Render every line of the data below as a numbered list, omitting any blank lines.

START Data lines

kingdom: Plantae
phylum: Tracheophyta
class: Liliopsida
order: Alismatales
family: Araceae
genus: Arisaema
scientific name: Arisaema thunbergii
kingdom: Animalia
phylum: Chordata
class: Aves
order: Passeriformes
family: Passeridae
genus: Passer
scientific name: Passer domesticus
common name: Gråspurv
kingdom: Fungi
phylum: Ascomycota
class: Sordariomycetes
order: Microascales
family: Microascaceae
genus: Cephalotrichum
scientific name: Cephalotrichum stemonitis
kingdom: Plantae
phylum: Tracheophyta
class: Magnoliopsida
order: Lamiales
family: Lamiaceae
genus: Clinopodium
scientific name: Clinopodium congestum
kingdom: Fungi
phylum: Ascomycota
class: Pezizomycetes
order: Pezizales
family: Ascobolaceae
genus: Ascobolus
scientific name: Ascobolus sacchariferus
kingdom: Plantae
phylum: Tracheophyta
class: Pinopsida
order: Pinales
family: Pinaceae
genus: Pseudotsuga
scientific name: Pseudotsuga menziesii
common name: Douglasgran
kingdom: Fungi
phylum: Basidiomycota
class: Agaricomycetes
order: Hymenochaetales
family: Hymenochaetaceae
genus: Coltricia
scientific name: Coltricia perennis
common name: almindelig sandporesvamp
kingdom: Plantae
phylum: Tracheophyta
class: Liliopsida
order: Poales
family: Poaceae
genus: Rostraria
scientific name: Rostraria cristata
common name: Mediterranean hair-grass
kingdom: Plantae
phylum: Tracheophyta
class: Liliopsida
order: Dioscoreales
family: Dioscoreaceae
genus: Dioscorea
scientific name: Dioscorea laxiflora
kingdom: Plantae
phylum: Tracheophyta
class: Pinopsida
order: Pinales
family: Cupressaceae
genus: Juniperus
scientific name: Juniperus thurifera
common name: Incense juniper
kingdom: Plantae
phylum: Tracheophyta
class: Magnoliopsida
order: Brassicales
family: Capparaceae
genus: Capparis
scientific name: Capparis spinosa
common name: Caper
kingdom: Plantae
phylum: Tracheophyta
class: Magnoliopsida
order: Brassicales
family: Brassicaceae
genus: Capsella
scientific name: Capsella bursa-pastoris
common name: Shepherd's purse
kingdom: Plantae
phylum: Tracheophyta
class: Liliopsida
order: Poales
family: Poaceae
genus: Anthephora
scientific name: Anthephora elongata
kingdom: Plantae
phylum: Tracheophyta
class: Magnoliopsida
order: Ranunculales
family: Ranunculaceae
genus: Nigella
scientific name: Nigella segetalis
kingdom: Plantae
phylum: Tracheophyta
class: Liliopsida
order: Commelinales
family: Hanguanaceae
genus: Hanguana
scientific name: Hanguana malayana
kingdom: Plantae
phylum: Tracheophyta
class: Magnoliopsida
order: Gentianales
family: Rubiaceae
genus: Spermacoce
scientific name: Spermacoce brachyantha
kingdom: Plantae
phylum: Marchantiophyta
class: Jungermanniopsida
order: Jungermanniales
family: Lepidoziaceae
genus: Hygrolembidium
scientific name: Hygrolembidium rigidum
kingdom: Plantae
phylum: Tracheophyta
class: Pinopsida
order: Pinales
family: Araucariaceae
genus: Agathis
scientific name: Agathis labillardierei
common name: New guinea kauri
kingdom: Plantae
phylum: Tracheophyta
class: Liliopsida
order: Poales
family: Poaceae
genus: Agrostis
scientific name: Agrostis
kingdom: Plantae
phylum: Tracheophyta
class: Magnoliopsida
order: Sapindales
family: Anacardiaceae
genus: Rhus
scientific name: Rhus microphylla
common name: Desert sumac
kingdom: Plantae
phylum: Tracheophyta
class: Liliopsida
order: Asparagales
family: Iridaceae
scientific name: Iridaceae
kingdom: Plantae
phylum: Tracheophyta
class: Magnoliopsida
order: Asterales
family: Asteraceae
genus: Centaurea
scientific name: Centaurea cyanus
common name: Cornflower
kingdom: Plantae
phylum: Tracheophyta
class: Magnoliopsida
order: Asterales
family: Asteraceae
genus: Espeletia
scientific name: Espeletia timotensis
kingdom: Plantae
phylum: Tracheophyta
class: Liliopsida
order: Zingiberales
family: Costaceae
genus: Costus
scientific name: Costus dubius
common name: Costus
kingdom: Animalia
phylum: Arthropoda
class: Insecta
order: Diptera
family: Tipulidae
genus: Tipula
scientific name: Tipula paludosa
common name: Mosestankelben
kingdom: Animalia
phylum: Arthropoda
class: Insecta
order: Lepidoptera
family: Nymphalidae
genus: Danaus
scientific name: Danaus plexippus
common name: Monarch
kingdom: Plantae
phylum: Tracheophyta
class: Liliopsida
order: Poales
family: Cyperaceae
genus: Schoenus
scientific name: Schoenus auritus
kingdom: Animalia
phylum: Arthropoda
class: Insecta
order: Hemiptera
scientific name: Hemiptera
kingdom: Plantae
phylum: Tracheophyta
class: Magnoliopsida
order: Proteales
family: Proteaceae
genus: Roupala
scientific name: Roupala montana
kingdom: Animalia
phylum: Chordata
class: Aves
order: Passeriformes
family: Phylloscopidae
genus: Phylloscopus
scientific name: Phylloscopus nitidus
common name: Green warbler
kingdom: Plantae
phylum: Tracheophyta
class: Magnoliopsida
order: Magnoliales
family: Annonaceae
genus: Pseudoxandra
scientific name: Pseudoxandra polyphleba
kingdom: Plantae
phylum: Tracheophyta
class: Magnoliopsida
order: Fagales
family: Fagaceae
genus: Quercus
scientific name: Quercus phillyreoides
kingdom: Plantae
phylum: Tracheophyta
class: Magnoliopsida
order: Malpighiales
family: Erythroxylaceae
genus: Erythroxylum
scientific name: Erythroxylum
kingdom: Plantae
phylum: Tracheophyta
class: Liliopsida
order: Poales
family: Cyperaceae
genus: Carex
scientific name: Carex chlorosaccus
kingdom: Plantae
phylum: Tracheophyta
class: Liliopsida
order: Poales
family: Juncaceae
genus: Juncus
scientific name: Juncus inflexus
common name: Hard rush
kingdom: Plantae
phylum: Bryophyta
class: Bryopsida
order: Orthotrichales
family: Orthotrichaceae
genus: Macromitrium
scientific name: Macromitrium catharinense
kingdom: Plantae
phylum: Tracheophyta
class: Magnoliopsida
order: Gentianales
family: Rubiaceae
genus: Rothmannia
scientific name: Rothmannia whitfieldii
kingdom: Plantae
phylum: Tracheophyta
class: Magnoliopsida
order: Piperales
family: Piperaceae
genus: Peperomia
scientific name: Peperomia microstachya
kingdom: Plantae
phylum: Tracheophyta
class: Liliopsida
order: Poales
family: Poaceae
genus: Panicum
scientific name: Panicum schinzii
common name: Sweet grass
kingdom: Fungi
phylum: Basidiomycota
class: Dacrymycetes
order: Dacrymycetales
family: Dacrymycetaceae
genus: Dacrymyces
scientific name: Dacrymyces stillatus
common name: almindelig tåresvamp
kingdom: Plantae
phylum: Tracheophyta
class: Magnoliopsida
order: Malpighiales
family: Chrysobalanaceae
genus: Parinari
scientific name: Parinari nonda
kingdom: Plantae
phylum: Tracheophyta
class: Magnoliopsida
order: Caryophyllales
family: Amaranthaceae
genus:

END Data lines

Result of this task.
1. kingdom: Plantae
2. phylum: Tracheophyta
3. class: Liliopsida
4. order: Alismatales
5. family: Araceae
6. genus: Arisaema
7. scientific name: Arisaema thunbergii
8. kingdom: Animalia
9. phylum: Chordata
10. class: Aves
11. order: Passeriformes
12. family: Passeridae
13. genus: Passer
14. scientific name: Passer domesticus
15. common name: Gråspurv
16. kingdom: Fungi
17. phylum: Ascomycota
18. class: Sordariomycetes
19. order: Microascales
20. family: Microascaceae
21. genus: Cephalotrichum
22. scientific name: Cephalotrichum stemonitis
23. kingdom: Plantae
24. phylum: Tracheophyta
25. class: Magnoliopsida
26. order: Lamiales
27. family: Lamiaceae
28. genus: Clinopodium
29. scientific name: Clinopodium congestum
30. kingdom: Fungi
31. phylum: Ascomycota
32. class: Pezizomycetes
33. order: Pezizales
34. family: Ascobolaceae
35. genus: Ascobolus
36. scientific name: Ascobolus sacchariferus
37. kingdom: Plantae
38. phylum: Tracheophyta
39. class: Pinopsida
40. order: Pinales
41. family: Pinaceae
42. genus: Pseudotsuga
43. scientific name: Pseudotsuga menziesii
44. common name: Douglasgran
45. kingdom: Fungi
46. phylum: Basidiomycota
47. class: Agaricomycetes
48. order: Hymenochaetales
49. family: Hymenochaetaceae
50. genus: Coltricia
51. scientific name: Coltricia perennis
52. common name: almindelig sandporesvamp
53. kingdom: Plantae
54. phylum: Tracheophyta
55. class: Liliopsida
56. order: Poales
57. family: Poaceae
58. genus: Rostraria
59. scientific name: Rostraria cristata
60. common name: Mediterranean hair-grass
61. kingdom: Plantae
62. phylum: Tracheophyta
63. class: Liliopsida
64. order: Dioscoreales
65. family: Dioscoreaceae
66. genus: Dioscorea
67. scientific name: Dioscorea laxiflora
68. kingdom: Plantae
69. phylum: Tracheophyta
70. class: Pinopsida
71. order: Pinales
72. family: Cupressaceae
73. genus: Juniperus
74. scientific name: Juniperus thurifera
75. common name: Incense juniper
76. kingdom: Plantae
77. phylum: Tracheophyta
78. class: Magnoliopsida
79. order: Brassicales
80. family: Capparaceae
81. genus: Capparis
82. scientific name: Capparis spinosa
83. common name: Caper
84. kingdom: Plantae
85. phylum: Tracheophyta
86. class: Magnoliopsida
87. order: Brassicales
88. family: Brassicaceae
89. genus: Capsella
90. scientific name: Capsella bursa-pastoris
91. common name: Shepherd's purse
92. kingdom: Plantae
93. phylum: Tracheophyta
94. class: Liliopsida
95. order: Poales
96. family: Poaceae
97. genus: Anthephora
98. scientific name: Anthephora elongata
99. kingdom: Plantae
100. phylum: Tracheophyta
101. class: Magnoliopsida
102. order: Ranunculales
103. family: Ranunculaceae
104. genus: Nigella
105. scientific name: Nigella segetalis
106. kingdom: Plantae
107. phylum: Tracheophyta
108. class: Liliopsida
109. order: Commelinales
110. family: Hanguanaceae
111. genus: Hanguana
112. scientific name: Hanguana malayana
113. kingdom: Plantae
114. phylum: Tracheophyta
115. class: Magnoliopsida
116. order: Gentianales
117. family: Rubiaceae
118. genus: Spermacoce
119. scientific name: Spermacoce brachyantha
120. kingdom: Plantae
121. phylum: Marchantiophyta
122. class: Jungermanniopsida
123. order: Jungermanniales
124. family: Lepidoziaceae
125. genus: Hygrolembidium
126. scientific name: Hygrolembidium rigidum
127. kingdom: Plantae
128. phylum: Tracheophyta
129. class: Pinopsida
130. order: Pinales
131. family: Araucariaceae
132. genus: Agathis
133. scientific name: Agathis labillardierei
134. common name: New guinea kauri
135. kingdom: Plantae
136. phylum: Tracheophyta
137. class: Liliopsida
138. order: Poales
139. family: Poaceae
140. genus: Agrostis
141. scientific name: Agrostis
142. kingdom: Plantae
143. phylum: Tracheophyta
144. class: Magnoliopsida
145. order: Sapindales
146. family: Anacardiaceae
147. genus: Rhus
148. scientific name: Rhus microphylla
149. common name: Desert sumac
150. kingdom: Plantae
151. phylum: Tracheophyta
152. class: Liliopsida
153. order: Asparagales
154. family: Iridaceae
155. scientific name: Iridaceae
156. kingdom: Plantae
157. phylum: Tracheophyta
158. class: Magnoliopsida
159. order: Asterales
160. family: Asteraceae
161. genus: Centaurea
162. scientific name: Centaurea cyanus
163. common name: Cornflower
164. kingdom: Plantae
165. phylum: Tracheophyta
166. class: Magnoliopsida
167. order: Asterales
168. family: Asteraceae
169. genus: Espeletia
170. scientific name: Espeletia timotensis
171. kingdom: Plantae
172. phylum: Tracheophyta
173. class: Liliopsida
174. order: Zingiberales
175. family: Costaceae
176. genus: Costus
177. scientific name: Costus dubius
178. common name: Costus
179. kingdom: Animalia
180. phylum: Arthropoda
181. class: Insecta
182. order: Diptera
183. family: Tipulidae
184. genus: Tipula
185. scientific name: Tipula paludosa
186. common name: Mosestankelben
187. kingdom: Animalia
188. phylum: Arthropoda
189. class: Insecta
190. order: Lepidoptera
191. family: Nymphalidae
192. genus: Danaus
193. scientific name: Danaus plexippus
194. common name: Monarch
195. kingdom: Plantae
196. phylum: Tracheophyta
197. class: Liliopsida
198. order: Poales
199. family: Cyperaceae
200. genus: Schoenus
201. scientific name: Schoenus auritus
202. kingdom: Animalia
203. phylum: Arthropoda
204. class: Insecta
205. order: Hemiptera
206. scientific name: Hemiptera
207. kingdom: Plantae
208. phylum: Tracheophyta
209. class: Magnoliopsida
210. order: Proteales
211. family: Proteaceae
212. genus: Roupala
213. scientific name: Roupala montana
214. kingdom: Animalia
215. phylum: Chordata
216. class: Aves
217. order: Passeriformes
218. family: Phylloscopidae
219. genus: Phylloscopus
220. scientific name: Phylloscopus nitidus
221. common name: Green warbler
222. kingdom: Plantae
223. phylum: Tracheophyta
224. class: Magnoliopsida
225. order: Magnoliales
226. family: Annonaceae
227. genus: Pseudoxandra
228. scientific name: Pseudoxandra polyphleba
229. kingdom: Plantae
230. phylum: Tracheophyta
231. class: Magnoliopsida
232. order: Fagales
233. family: Fagaceae
234. genus: Quercus
235. scientific name: Quercus phillyreoides
236. kingdom: Plantae
237. phylum: Tracheophyta
238. class: Magnoliopsida
239. order: Malpighiales
240. family: Erythroxylaceae
241. genus: Erythroxylum
242. scientific name: Erythroxylum
243. kingdom: Plantae
244. phylum: Tracheophyta
245. class: Liliopsida
246. order: Poales
247. family: Cyperaceae
248. genus: Carex
249. scientific name: Carex chlorosaccus
250. kingdom: Plantae
251. phylum: Tracheophyta
252. class: Liliopsida
253. order: Poales
254. family: Juncaceae
255. genus: Juncus
256. scientific name: Juncus inflexus
257. common name: Hard rush
258. kingdom: Plantae
259. phylum: Bryophyta
260. class: Bryopsida
261. order: Orthotrichales
262. family: Orthotrichaceae
263. genus: Macromitrium
264. scientific name: Macromitrium catharinense
265. kingdom: Plantae
266. phylum: Tracheophyta
267. class: Magnoliopsida
268. order: Gentianales
269. family: Rubiaceae
270. genus: Rothmannia
271. scientific name: Rothmannia whitfieldii
272. kingdom: Plantae
273. phylum: Tracheophyta
274. class: Magnoliopsida
275. order: Piperales
276. family: Piperaceae
277. genus: Peperomia
278. scientific name: Peperomia microstachya
279. kingdom: Plantae
280. phylum: Tracheophyta
281. class: Liliopsida
282. order: Poales
283. family: Poaceae
284. genus: Panicum
285. scientific name: Panicum schinzii
286. common name: Sweet grass
287. kingdom: Fungi
288. phylum: Basidiomycota
289. class: Dacrymycetes
290. order: Dacrymycetales
291. family: Dacrymycetaceae
292. genus: Dacrymyces
293. scientific name: Dacrymyces stillatus
294. common name: almindelig tåresvamp
295. kingdom: Plantae
296. phylum: Tracheophyta
297. class: Magnoliopsida
298. order: Malpighiales
299. family: Chrysobalanaceae
300. genus: Parinari
301. scientific name: Parinari nonda
302. kingdom: Plantae
303. phylum: Tracheophyta
304. class: Magnoliopsida
305. order: Caryophyllales
306. family: Amaranthaceae
307. genus:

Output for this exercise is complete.